For junction analysis, a Browser Extensible Data (BED) file that contains putative splice junctions is needed. This file can be generated by software such as Tophat (Trapnell et al., 2009) during read alignment.
2.2.2 Expression filter
For a given BAM file, the calculateRPKM function computes the reads per kilobase per million reads sequenced (RPKM) for each transcript based on reads mapped to the exon region. Then the Outputproseq function outputs a FASTA file for proteins with an RPKM value greater than a user-defined cutoff.
For generating a consensus database from n (n > 1) related samples, a function Outputsharedpro is provided to output protein sequences for transcripts with an RPKM value greater than a user-defined cutoff in k (1 < k < n) out of the n samples.
2.2.3 Variation annotation
The InputVcf function generates a GRange (Lawrence et al., 2013) object from a VCF file, which contains variation information from one or multiple samples. The Multiple_VCF function outputs a GRange object with variations presenting in multiple samples.
For a given GRange object, the Varlocation function provides an overview of the genomic locations for all variations. Then protein level variations are identified for both single nucleotide variations and short insertion and deletions.
VCF files derived from whole-genome or exome sequencing data can also be used to generate customized databases.
2.2.4 Junction analysis
Based on an input BED file that contains splice junctions derived from RNA-Seq data, the function JunctionType classifies all junctions into different categories. Then the function OutputNovelJun can be used to generate three-frame translated peptide sequences for all putative novel junctions.
The development of the customProDB package was mainly driven by two demands: (i) to provide a customized protein database from RNA-Seq data for a specific sample, and (ii) to provide a consensus database from a pool of genetically similar samples. Therefore, we provide two integrated functions to help accomplish these tasks in a single step (Fig. 1).
The value of customized databases for individual samples has already been demonstrated (Wang et al., 2012). Here, we provide an example of a consensus database. A consensus database was generated based on RNA-Seq data from 64 colon cancer samples from The Cancer Genome Atlas project (TCGA, 2012). Previously published proteomics data from three colon cancer patients (Li et al., 2011) were searched against the consensus database (Fig. 2). By including variation and novel junction information in the consensus database, we were able to identify variant peptides and novel junction peptides from the proteomics datasets (Supplementary File 2 and 3). We did not gain significant improvements in protein identification by applying the transcript expression threshold, possibly because of the high inter-patient heterogeneity.

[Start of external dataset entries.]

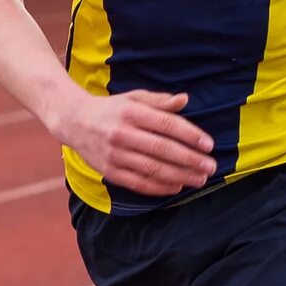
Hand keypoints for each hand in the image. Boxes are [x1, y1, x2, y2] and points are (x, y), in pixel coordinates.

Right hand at [54, 89, 213, 196]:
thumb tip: (185, 100)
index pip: (166, 124)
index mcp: (131, 112)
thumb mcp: (134, 98)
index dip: (190, 135)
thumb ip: (160, 101)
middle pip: (162, 149)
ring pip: (152, 168)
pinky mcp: (109, 171)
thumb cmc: (111, 109)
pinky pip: (138, 183)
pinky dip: (159, 187)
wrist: (74, 121)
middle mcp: (122, 133)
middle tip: (211, 166)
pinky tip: (177, 186)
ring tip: (200, 179)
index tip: (209, 144)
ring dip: (180, 176)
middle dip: (190, 159)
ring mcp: (115, 154)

However, compared with the regular REfSeq database search, more peptide-spectrum matches were identified using the consensus database. This example shows the potential of using a consensus database to capture protein features shared by a cohort of samples.
The huge amount of genomic and transcriptomic data available from NGS experiments has enhanced and will continue to enhance shotgun proteomics studies. However, it is non-trivial for ordinary proteomics researchers to use such data directly. The customProDB package fills this gap by providing an efficient tool to generate customized protein databases using expression and variation information available from NGS data.
Funding: National Institutes of Health (grant U24 CA159988).
Conflict of Interest: none declared.